Davison is an English patronymic meaning "son of David," with David coming from Hebrew for "beloved."
Davison is a classic English patronymic surname meaning, simply and powerfully, "son of David." David itself is one of the most enduring names in Western civilization, derived from the Hebrew Dāwīd, which is thought to mean "beloved" or possibly "uncle" in its archaic sense. The biblical King David — warrior, poet, psalmist, and deeply flawed human being — made the name a cornerstone of Jewish, Christian, and Islamic naming traditions alike, and the surname Davison proliferated across Britain as patronymic surnames solidified in the medieval period.

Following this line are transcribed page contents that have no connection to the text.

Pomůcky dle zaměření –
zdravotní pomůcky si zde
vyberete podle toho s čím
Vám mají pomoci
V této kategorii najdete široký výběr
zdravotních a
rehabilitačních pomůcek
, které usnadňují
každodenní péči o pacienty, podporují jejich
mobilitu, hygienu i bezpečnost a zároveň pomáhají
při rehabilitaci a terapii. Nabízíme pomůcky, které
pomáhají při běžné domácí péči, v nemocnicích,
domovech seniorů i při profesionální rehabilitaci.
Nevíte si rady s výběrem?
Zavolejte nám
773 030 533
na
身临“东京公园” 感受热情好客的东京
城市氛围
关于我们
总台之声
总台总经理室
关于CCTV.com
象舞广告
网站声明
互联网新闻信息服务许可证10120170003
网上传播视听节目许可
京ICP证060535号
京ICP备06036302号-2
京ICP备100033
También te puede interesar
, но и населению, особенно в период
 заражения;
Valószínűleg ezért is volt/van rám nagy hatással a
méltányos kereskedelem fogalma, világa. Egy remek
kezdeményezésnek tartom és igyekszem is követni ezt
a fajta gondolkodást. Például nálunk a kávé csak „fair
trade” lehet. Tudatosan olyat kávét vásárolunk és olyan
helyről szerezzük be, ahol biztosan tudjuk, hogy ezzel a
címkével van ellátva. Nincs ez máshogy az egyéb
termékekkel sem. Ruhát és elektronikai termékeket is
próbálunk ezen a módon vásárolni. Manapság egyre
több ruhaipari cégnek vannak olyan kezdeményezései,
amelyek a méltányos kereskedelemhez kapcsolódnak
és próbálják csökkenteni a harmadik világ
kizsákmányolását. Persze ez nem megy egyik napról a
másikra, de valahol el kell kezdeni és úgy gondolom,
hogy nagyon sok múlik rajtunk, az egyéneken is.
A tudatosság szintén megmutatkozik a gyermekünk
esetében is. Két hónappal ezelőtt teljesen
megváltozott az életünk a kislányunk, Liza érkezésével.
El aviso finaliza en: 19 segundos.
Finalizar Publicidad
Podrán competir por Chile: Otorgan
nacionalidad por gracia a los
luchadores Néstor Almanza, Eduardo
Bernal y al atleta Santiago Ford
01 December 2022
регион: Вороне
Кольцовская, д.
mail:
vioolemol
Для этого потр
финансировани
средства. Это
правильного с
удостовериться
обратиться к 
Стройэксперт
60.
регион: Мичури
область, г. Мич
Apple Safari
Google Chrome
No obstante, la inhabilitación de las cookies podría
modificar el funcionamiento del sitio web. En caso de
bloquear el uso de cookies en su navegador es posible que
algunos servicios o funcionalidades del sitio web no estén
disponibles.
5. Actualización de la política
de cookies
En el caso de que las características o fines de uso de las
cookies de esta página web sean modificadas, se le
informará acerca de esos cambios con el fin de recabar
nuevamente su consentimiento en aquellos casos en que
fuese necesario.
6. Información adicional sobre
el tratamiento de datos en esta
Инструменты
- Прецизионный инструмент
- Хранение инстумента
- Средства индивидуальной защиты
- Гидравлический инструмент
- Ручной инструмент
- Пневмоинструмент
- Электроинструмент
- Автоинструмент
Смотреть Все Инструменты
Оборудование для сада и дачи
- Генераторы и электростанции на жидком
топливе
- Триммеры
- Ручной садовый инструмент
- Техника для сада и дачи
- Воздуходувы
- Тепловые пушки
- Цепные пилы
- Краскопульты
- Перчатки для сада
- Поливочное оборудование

As a given name, Davison follows the well-worn path of surnames crossing over into first-name use, a tradition with deep roots in Anglo-American naming culture. Parents have long used maternal family surnames as given names to preserve lineage — a way of honoring a grandmother's maiden name or keeping a family thread visible. In this function, Davison carries both a tribute to heritage and an understated cool: the "-son" ending connects it to the Scandinavian patronymic tradition and to the wave of surname names — Harrison, Madison, Anderson — that dominated American naming in the 1990s and 2000s.
Historically, notable Davisons include Emily Davison, the British suffragette who died in 1913 after being struck by the King's horse at the Epsom Derby — a martyr of the women's rights movement whose surname became synonymous with radical political courage. That association, largely unknown to most contemporary parents, gives the name an additional layer of historical resonance. Davison today reads as assured and slightly literary, a name equally at home in a law firm or an art studio.